SECTION 42-15-95. Release of medical records; communication of medical history by health care provider.
(A) Any employee who seeks treatment for any injury, disease, or condition for which compensation is sought under the provisions of this title shall be considered to have given his consent for the release of medical records relating to such examination or treatment under any applicable law or regulation. All information compiled by a health care facility, as defined in Section 44-7-130, or a health care provider licensed pursuant to Title 40 pertaining directly to a workers’ compensation claim must be provided to the insurance carrier, the employer, the employee, their respective attorneys or certified rehabilitation professionals, or the South Carolina Workers’ Compensation Commission, within fourteen days after receipt of written request. A health care facility and a health care provider may charge a fee for the search and duplication of a medical record in accordance with regulations promulgated by the Workers’ Compensation Commission. Fee schedules established through regulations of the Workers’ Compensation Commission shall apply only to claims under Title 42. If a health care provider fails to send the requested information within thirty days after receipt of the request, the person or entity making the request may apply to the commission for an appropriate penalty payable to the commission, not to exceed two hundred dollars.
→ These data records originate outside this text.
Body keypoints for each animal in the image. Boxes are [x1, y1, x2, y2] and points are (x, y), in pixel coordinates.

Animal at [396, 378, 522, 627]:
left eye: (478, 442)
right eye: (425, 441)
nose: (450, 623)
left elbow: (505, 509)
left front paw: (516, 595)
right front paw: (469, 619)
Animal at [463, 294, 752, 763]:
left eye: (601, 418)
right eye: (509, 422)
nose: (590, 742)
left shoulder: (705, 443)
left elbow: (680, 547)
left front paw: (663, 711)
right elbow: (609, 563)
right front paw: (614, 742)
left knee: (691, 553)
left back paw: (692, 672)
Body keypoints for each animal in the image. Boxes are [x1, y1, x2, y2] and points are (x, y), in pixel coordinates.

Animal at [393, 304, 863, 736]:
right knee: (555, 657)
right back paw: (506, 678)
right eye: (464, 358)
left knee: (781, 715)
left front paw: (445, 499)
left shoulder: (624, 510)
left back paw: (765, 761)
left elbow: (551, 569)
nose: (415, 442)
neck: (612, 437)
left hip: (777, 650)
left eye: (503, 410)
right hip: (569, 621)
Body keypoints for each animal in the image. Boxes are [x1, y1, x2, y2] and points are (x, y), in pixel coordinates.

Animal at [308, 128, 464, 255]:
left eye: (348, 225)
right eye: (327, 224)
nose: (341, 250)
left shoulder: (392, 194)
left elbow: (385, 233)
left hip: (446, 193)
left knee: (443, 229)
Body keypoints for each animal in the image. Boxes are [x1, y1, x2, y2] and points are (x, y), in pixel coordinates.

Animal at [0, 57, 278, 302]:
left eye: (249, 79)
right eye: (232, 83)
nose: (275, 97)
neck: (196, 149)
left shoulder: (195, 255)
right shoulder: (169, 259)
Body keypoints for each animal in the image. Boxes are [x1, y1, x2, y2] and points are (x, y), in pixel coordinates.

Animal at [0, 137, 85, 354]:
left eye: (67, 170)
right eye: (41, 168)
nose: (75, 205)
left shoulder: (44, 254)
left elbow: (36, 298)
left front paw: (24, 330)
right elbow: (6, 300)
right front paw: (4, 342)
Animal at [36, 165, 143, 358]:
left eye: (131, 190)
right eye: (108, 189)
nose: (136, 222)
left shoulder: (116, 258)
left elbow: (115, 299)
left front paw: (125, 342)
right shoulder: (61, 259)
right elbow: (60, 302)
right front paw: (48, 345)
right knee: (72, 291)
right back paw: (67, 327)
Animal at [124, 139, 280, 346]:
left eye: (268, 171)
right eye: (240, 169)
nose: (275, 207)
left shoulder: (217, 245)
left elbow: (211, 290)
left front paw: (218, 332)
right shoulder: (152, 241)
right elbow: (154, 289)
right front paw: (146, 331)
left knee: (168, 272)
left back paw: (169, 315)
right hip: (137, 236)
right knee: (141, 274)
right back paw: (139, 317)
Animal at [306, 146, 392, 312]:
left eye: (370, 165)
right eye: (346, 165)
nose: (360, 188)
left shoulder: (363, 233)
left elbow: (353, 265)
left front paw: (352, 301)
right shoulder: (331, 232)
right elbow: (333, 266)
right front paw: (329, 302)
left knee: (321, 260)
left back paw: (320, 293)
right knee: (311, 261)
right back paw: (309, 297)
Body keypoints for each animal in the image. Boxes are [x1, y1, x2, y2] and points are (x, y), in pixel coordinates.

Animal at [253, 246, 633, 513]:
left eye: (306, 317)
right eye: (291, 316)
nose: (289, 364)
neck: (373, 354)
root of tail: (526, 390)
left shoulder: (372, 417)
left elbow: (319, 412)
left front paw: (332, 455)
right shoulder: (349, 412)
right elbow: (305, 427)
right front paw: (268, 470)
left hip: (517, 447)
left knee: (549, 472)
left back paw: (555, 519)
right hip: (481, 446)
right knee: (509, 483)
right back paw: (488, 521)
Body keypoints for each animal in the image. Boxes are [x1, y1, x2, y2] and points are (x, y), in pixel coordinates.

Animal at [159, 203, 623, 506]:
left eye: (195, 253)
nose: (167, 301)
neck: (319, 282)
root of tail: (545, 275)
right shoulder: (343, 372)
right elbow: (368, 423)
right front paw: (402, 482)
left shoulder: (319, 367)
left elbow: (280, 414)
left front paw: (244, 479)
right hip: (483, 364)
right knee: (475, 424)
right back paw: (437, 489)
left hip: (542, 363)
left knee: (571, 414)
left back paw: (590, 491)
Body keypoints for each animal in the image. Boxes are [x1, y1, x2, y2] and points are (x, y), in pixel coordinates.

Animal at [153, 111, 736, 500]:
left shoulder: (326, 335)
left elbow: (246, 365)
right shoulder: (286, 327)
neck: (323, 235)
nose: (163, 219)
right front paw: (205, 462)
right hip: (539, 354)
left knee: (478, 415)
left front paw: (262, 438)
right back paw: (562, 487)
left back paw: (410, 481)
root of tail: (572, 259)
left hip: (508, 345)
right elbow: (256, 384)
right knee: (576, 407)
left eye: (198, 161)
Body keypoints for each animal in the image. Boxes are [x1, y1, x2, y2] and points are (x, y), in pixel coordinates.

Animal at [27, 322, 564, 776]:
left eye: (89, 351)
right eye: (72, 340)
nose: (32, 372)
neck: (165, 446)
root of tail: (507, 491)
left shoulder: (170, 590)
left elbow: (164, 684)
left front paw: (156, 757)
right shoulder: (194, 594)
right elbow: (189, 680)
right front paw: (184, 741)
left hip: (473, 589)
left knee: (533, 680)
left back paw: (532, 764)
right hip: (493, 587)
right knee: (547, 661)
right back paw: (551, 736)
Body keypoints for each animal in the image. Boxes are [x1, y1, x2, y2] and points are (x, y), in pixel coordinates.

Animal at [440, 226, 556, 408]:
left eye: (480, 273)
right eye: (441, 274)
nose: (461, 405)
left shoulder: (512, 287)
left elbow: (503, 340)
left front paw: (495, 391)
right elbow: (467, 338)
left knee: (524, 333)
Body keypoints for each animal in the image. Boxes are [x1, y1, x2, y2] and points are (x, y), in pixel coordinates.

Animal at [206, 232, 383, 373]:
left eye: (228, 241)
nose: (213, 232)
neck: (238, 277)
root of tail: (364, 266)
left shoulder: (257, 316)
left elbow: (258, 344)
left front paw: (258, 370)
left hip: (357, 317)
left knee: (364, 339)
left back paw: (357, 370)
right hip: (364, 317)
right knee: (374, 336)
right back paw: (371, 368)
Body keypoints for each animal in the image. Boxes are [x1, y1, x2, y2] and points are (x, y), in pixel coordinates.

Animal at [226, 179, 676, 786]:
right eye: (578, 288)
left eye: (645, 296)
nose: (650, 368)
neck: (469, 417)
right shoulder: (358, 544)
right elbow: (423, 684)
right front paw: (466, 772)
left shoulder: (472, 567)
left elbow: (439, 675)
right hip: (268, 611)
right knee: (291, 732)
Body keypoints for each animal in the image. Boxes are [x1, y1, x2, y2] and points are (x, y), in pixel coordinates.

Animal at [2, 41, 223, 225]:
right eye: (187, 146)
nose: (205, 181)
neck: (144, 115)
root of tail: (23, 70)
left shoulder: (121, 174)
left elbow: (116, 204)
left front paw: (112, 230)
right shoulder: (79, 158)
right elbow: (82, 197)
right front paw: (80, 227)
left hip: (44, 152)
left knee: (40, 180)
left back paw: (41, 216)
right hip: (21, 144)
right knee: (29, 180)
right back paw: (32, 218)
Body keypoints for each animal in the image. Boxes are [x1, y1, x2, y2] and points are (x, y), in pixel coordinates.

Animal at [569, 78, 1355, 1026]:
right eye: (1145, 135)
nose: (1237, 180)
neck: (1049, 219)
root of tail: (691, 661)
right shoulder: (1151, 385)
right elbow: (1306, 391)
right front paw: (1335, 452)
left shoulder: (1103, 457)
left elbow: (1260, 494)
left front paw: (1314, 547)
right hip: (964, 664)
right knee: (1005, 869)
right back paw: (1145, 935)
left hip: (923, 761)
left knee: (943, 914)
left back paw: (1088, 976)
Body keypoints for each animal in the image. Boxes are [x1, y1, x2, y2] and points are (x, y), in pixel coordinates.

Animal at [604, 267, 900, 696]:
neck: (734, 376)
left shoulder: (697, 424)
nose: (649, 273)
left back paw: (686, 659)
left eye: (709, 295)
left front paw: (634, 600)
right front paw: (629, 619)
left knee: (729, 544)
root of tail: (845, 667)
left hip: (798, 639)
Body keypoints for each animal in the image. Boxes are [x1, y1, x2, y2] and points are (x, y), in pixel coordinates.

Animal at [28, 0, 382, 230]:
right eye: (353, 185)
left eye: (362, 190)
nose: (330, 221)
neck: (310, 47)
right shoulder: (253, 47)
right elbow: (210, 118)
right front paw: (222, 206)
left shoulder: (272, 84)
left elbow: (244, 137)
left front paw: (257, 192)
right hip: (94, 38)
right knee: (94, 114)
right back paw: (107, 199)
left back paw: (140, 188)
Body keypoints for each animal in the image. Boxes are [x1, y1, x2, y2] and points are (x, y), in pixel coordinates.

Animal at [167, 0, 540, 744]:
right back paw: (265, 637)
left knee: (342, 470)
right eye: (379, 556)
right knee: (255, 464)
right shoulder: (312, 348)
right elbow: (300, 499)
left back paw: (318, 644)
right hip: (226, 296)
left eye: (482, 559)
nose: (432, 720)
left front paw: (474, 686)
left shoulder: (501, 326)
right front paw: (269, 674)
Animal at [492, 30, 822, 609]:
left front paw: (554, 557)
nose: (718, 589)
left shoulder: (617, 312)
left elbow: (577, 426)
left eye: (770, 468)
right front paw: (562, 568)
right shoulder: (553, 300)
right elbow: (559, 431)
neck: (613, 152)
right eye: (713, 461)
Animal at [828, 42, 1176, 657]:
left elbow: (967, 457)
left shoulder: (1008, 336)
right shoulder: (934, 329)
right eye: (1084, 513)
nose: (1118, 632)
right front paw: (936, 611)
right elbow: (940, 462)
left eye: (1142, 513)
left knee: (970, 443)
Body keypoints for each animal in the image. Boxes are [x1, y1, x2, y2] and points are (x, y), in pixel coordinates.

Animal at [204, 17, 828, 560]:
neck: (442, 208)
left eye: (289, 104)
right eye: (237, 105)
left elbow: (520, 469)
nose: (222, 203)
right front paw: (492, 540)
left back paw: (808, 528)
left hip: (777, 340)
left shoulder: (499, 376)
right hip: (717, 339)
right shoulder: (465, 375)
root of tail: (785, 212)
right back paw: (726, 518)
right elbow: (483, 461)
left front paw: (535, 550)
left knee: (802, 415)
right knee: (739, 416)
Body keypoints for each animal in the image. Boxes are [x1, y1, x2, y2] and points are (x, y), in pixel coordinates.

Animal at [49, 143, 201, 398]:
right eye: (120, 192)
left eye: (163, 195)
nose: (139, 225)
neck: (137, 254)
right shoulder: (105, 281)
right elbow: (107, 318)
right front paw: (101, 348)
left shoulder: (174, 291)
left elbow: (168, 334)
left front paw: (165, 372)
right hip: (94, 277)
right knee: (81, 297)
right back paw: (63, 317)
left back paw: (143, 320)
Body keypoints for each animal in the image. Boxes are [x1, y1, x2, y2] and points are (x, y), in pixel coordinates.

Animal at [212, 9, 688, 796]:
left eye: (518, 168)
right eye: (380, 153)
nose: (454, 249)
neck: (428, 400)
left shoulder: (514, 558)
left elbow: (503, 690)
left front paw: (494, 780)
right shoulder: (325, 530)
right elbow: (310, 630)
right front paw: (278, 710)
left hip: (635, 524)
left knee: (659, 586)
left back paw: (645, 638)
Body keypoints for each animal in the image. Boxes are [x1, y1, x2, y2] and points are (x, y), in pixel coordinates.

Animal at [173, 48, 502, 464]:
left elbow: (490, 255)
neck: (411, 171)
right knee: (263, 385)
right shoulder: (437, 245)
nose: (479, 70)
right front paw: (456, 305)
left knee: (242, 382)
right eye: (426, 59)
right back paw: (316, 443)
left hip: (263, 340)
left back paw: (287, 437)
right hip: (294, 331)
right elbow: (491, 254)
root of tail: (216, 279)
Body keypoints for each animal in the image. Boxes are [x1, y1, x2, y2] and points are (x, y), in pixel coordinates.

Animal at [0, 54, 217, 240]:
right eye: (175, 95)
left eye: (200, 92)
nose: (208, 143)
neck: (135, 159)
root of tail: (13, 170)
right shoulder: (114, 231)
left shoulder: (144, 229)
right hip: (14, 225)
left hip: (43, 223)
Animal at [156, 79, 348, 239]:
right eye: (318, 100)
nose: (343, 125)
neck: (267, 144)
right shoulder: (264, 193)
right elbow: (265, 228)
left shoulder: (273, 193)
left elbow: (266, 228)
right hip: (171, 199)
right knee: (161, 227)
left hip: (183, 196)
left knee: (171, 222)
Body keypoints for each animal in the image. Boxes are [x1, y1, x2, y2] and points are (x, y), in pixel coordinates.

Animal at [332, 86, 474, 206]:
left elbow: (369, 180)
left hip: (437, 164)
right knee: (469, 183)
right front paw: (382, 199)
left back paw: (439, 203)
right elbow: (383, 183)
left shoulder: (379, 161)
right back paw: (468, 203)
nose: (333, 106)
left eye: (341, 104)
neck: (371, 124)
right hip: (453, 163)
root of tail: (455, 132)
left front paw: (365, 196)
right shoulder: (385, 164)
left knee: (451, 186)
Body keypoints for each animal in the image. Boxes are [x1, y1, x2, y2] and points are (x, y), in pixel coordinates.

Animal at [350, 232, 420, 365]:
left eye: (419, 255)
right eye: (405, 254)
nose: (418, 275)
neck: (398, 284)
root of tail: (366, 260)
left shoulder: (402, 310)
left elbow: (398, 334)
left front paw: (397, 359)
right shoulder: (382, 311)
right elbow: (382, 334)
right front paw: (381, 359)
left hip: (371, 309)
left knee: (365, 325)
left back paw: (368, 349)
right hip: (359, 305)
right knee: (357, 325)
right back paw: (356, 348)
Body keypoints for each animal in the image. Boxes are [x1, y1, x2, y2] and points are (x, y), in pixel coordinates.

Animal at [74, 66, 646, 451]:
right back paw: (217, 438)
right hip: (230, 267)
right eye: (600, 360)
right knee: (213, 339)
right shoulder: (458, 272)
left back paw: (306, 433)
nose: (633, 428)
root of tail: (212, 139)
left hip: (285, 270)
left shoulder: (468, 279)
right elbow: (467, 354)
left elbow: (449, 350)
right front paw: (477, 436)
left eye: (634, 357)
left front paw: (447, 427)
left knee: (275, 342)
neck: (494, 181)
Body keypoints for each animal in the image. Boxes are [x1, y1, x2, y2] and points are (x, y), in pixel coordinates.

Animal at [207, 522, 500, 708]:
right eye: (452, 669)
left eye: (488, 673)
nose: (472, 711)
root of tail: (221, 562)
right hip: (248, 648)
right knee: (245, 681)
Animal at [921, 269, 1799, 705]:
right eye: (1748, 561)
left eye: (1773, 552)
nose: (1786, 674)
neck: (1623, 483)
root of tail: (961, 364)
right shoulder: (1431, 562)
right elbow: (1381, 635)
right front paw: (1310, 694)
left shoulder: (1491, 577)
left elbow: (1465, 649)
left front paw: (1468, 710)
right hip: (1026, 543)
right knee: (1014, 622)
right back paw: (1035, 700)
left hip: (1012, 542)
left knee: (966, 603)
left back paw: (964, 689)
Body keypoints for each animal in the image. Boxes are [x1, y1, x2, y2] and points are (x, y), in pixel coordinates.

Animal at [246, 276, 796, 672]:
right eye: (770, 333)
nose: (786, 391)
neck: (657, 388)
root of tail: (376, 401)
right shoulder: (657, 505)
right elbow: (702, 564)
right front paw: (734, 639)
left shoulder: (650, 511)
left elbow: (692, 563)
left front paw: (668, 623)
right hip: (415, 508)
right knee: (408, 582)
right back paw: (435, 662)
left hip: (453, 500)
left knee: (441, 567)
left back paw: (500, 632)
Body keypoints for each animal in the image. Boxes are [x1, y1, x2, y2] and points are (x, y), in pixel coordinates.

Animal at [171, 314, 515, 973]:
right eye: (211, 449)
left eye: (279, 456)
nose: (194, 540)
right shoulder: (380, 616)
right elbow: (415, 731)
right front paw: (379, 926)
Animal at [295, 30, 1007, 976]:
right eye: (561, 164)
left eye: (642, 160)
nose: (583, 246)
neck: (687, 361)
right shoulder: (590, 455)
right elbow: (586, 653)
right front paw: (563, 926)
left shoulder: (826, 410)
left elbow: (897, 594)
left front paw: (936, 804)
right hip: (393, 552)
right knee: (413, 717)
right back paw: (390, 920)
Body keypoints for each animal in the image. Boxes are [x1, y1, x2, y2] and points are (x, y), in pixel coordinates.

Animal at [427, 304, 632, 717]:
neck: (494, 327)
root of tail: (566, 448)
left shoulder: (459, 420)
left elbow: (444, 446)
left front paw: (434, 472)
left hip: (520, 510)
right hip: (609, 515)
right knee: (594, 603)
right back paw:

(B) A health care provider who provides examination or treatment for any injury, disease, or condition for which compensation is sought under the provisions of this title may discuss or communicate an employee’s medical history, diagnosis, causation, course of treatment, prognosis, work restrictions, and impairments with the insurance carrier, employer, their respective attorneys or certified rehabilitation professionals, or the commission without the employee’s consent. The employee must be:

(1) notified by the employer, carrier, or its representative requesting the discussion or communication with the health care provider in a timely fashion, in writing or orally, of the discussion or communication and may attend and participate. This notification must occur prior to the actual discussion or communication if the health care provider knows the discussion or communication will occur in the near future;

(2) advised by the employer, carrier, or its representative requesting the discussion or communication with the health care provider of the nature of the discussion or communication prior to the discussion or communication; and

(3) provided with a copy of the written questions at the same time the questions are submitted to the health care provider. The employee also must be provided with a copy of the response by the health care provider.

Any discussion or communication must not conflict with or interfere with the employee’s examination or treatment.

Any discussions, communications, medical reports, or opinions obtained in accordance with this section will not constitute a breach of the physician’s duty of confidentiality.

(C) Any discussions, communications, medical reports, or opinions obtained in violation of this section must be excluded from any proceedings under the provisions of this title.

HISTORY: 1980 Act No. 318, § 1; 1989 Act No. 186, § 1, eff June 8, 1989; 1990 Act No. 476, § 1, eff May 14, 1990; 1994 Act No. 468, § 5, eff July 14, 1994; 2007 Act No. 111, Pt I, § 29, eff July 1, 2007, applicable to injuries that occur on or after that date.